__PASSAGE FOR REVIEW__:
*** Block opens ***

Wednesday, January 24, 2018

Dressed for the job

Fourth Sunday in Ordinary Time Year B

A couple of weeks ago, someone noticed a little strange gesture made by your Parish Priest but it took him another week to pose the question to me. “Why did you remove your stole during the mass?” It was Thursday and I had invited Fr Esmond to be the main celebrant at the Thursday weekday mass in Kristus Aman. That was fortuitous in more ways than I knew at that time. Not only did it relieve me of having to preside at mass and preach, but Fr Esmond saved me from an awkward and embarrassing situation of not being properly attired. As I was leaving for Kristus Aman, in my excitement and carelessness, I had grabbed my cotta (choral attire meant for the Holy Hour), but had forgotten to take my alb – the long white gown which a priest is supposed to wear when celebrating mass. To make a long story short, I wore the stole to proclaim the gospel and distribute Holy Communion because these were ministerial roles but I had to take it off during the Eucharistic Prayer, because I could not be a con-celebrant as I was not appropriately attired. Make sense?

*** Block closes ***

__WHAT IS EXPECTED__: In the reflection "Dressed for the job" above, which garment did the writer forget to take to the Thursday mass in Kristus Aman?

__STUDY MATERIAL__:
*** Block opens ***

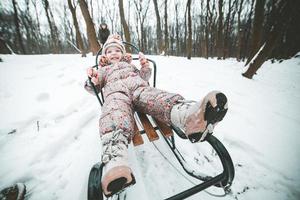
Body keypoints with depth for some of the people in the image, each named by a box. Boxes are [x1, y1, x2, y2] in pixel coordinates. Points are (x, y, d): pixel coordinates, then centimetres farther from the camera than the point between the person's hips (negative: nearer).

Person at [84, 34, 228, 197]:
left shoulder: (130, 64, 43)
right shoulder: (103, 70, 40)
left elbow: (143, 77, 32)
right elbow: (93, 88, 33)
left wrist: (145, 66, 12)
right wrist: (91, 79, 11)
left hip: (139, 87, 2)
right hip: (116, 91, -1)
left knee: (160, 98, -34)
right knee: (115, 114, -38)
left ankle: (191, 116, -64)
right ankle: (115, 162, -65)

*** Block closes ***

__SOLVED PROBLEM__: The alb, the long white gown a priest is supposed to wear when celebrating mass.